Time Out says
Theater review by David Cote. Playwrights Horizons (see Off Broadway). By Annie Baker. Dir. Sam Gold. With Matthew Maher, Aaron Clifton Moten, Louisa Krause, Alex Hanna. 3hrs. One intermission.
In the beginning, there is light in Annie Baker’s The Flick. And it is good. Well, not good; kind of irritating, actually. A bright beam, simulating a film projector, strobes at the audience for two actionless minutes while a Bernard Herrmann score shakes its modernist fist at us. After this light-and-sound prelude ends, and queasy, fluorescent lights snap up on an empty movie theater for the first scene, you see dancing dots as your eyes adjust. How apt that a play about lacking vision—moral, personal and aesthetic—starts off by blurring ours.

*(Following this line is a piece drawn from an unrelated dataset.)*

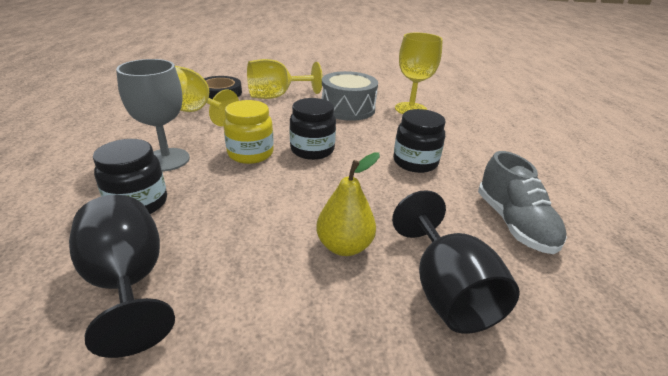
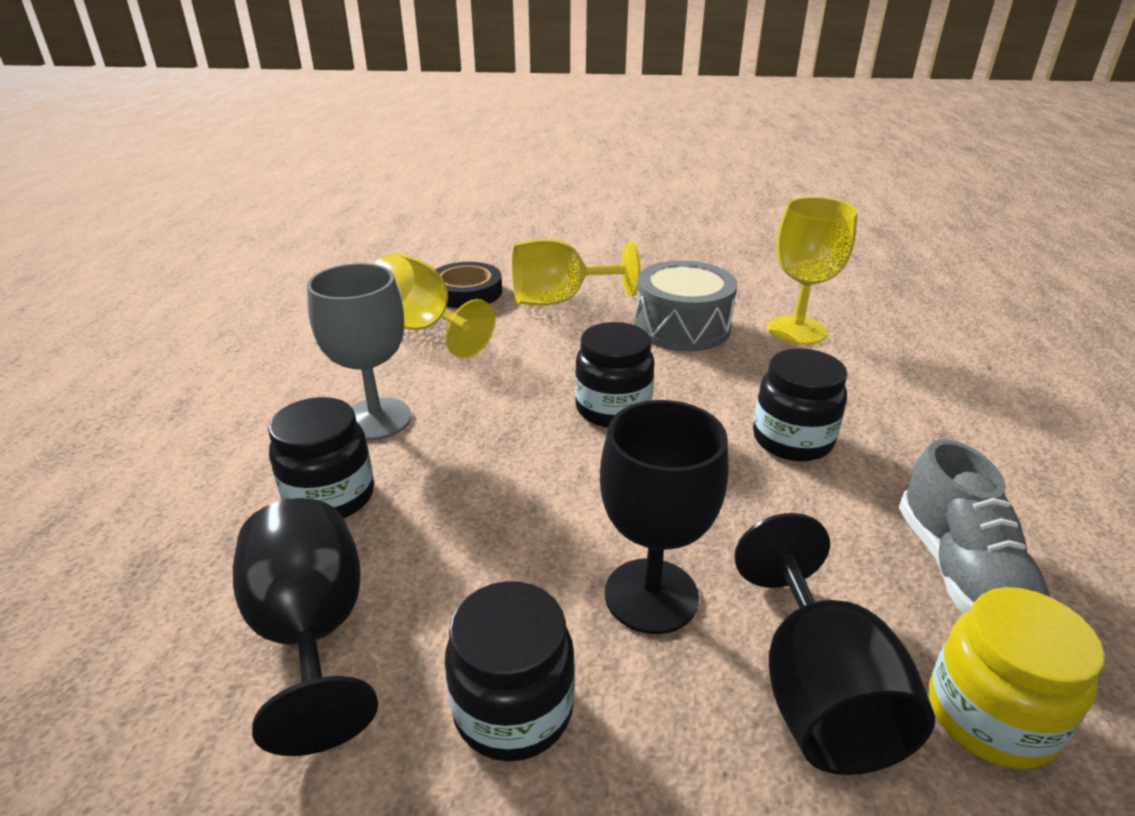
camera: 10 degrees right, 0 degrees up
(250, 153) = (509, 412): yellow jar -> yellow jar (989, 716)
(265, 316) = (513, 709): none -> black jar
(344, 246) = (651, 595): yellow pear -> black goblet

Directed (like most of Baker’s world premieres) by Sam Gold, The Flick will separate the author’s casual fans from her ardent devotees. First, it’s roughly twice as long as Baker’s usual sad-and-lonely human dioramas, flouting the unwritten law that such formal experiments should not run longer than 90 minutes. Second, Baker and Gold allow even more dead air to surround the countless pauses and ellipses that punctuate the characters’ sometimes loaded, sometimes perfunctory dialogue. Arid expanses of stage time unfold wordlessly as workers at a run-down movie house in Worcester County, Massachusetts, dutifully sweep up popcorn or avoid conversation that could lead to painful personal details. It’s high drama when a tapioca-pudding spill is discovered in one of the rows. There are many laughs, to be sure; Baker’s almost pitiless gaze at people’s foibles and verbal tics naturally produces waves of cringe comedy. But there are just as many moments of confusion, despair and inchoate longing.

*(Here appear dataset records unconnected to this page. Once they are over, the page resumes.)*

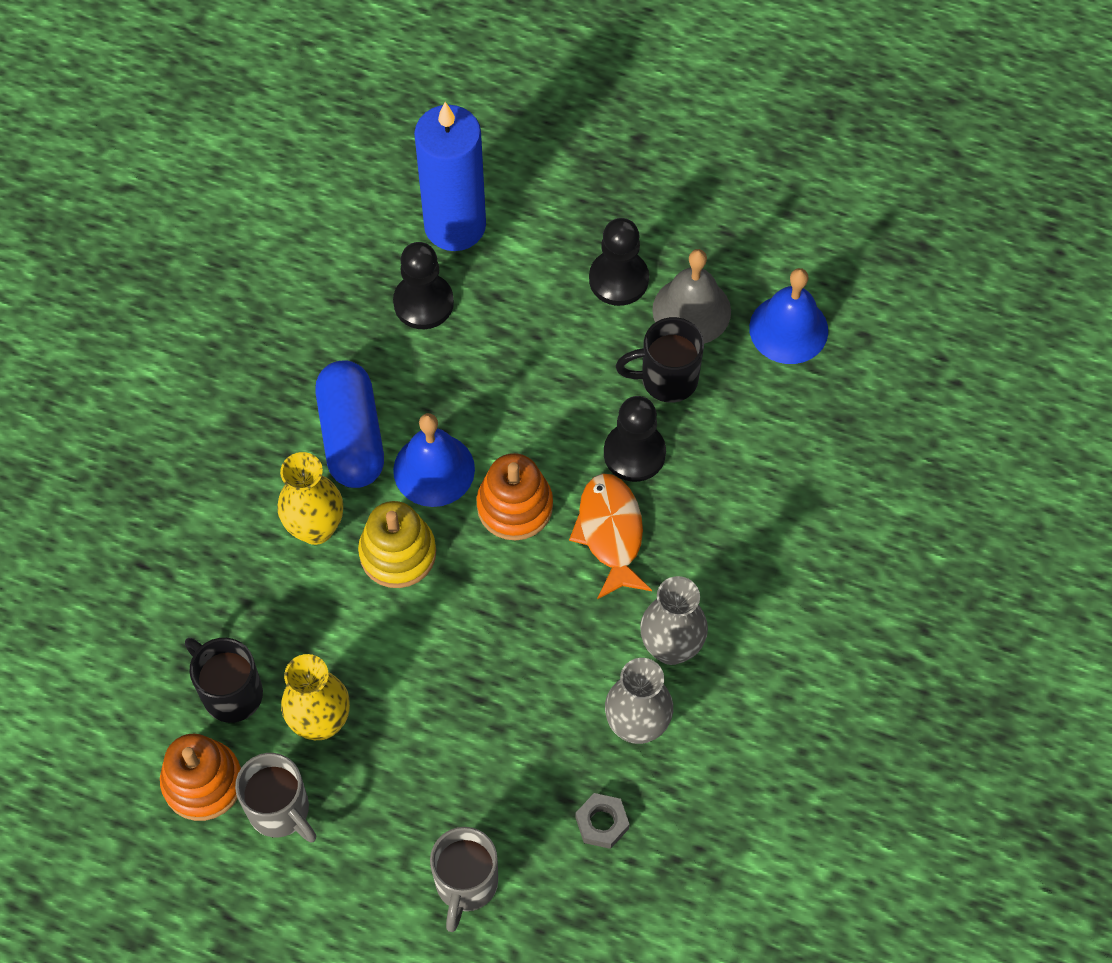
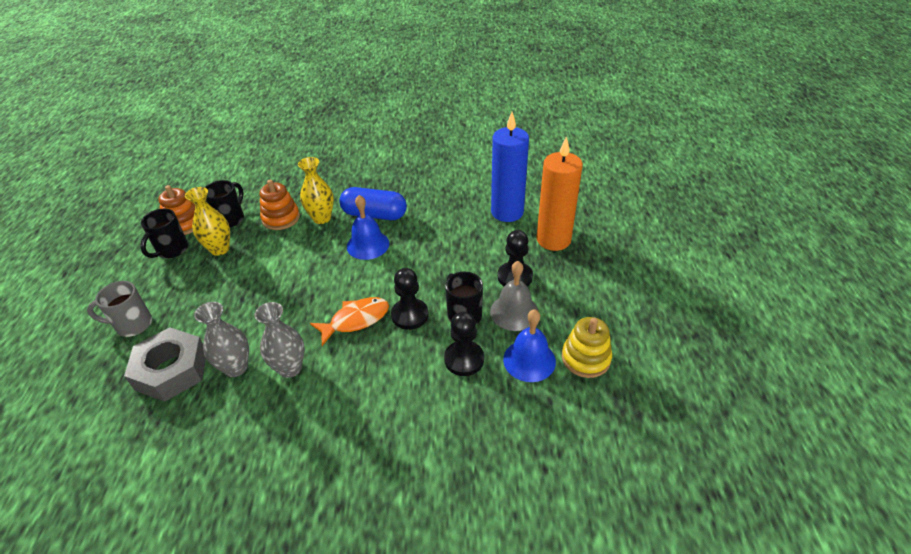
camera: 70 degrees right, 20 degrees down
(280, 810) = (172, 250): grey mug -> black mug
(351, 436) = (374, 214): blue capsule -> blue capsule turned 45 degrees clockwise
(398, 553) = (317, 247): yellow stacking toy -> yellow stacking toy (585, 358)
(423, 303) = (458, 215): black pawn -> black pawn (464, 359)
(515, 506) = (358, 278): orange stacking toy -> orange stacking toy (281, 218)
(559, 189) = (553, 240): none -> orange candle
(602, 823) = (172, 370): grey nut -> grey nut, size x2.27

The Flick focuses on the growing interdependence of three employees. Sam (Maher), 35 years old and living at home, is a congenital loser who struggles visibly to maintain a positive outlook. Rose (Krause) has the coveted job of projectionist, but she’s a bored, emotionally messy young woman with an unsightly green dye job. College student Avery (Moten) is the newbie, a withdrawn movie snob with Asperger’s-level recall when it comes to playing Six Degrees of Kevin Bacon. A cloud of romantic malaise hovers over the trio: Sam pines for Rose, who has eyes for Avery, who just wants to learn how to run the projector. And lowering over all is obsolescence; it’s only a matter of time before this shabby celluloid holdout gets gobbled up by a digital chain.

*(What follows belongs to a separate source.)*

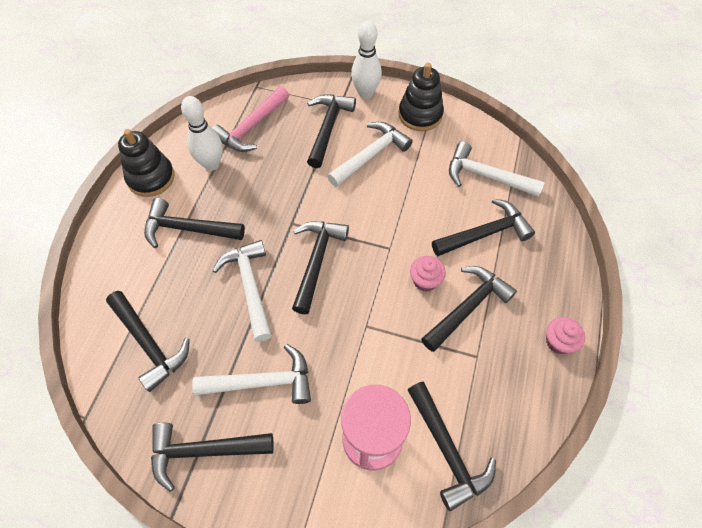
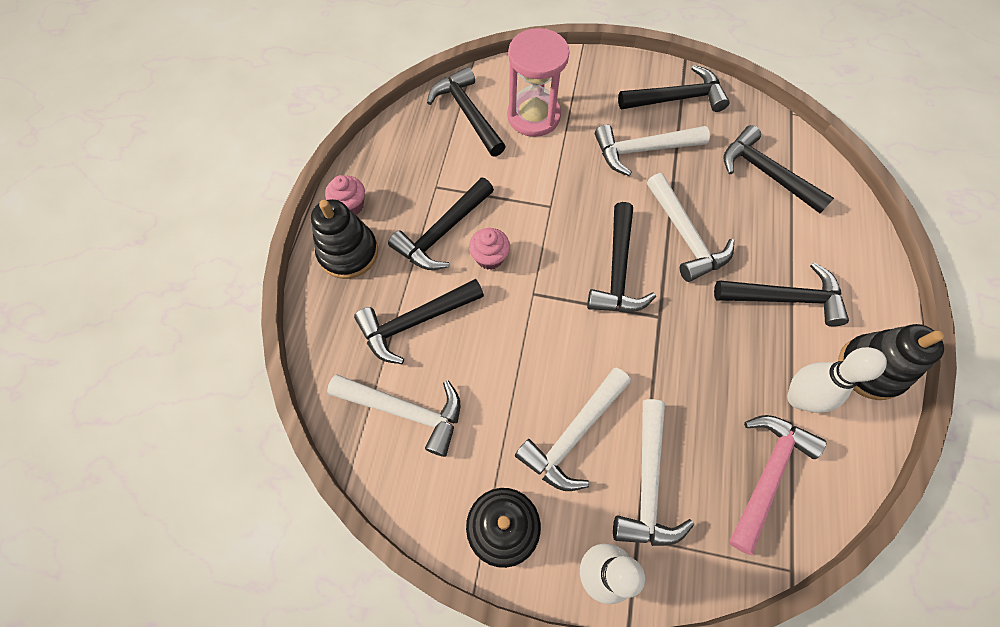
camera: 175 degrees right, 5 degrees up
(328, 128) = (647, 483): black hammer -> white hammer
(550, 295) = (348, 252): none -> black stacking toy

Instead of plot, Baker gives us behavior and subtext. A series of blackout scenes displays Avery’s training, his initiation into the establishment’s tradition of skimming off the box office, Rose’s mortifying attempt to seduce him and Sam’s increasingly pathetic attempts to get Rose to notice him. We would tire of these flawed souls—each retarded, in the strictest sense of the word—were Baker not so sympathetic or the actors so perfectly cast and a joy to watch. It’s particularly thrilling to see Maher, a trouper who has been playing oddballs for more than a decade, create a bittersweet portrait of an average, decent guy who still undermines himself at every step.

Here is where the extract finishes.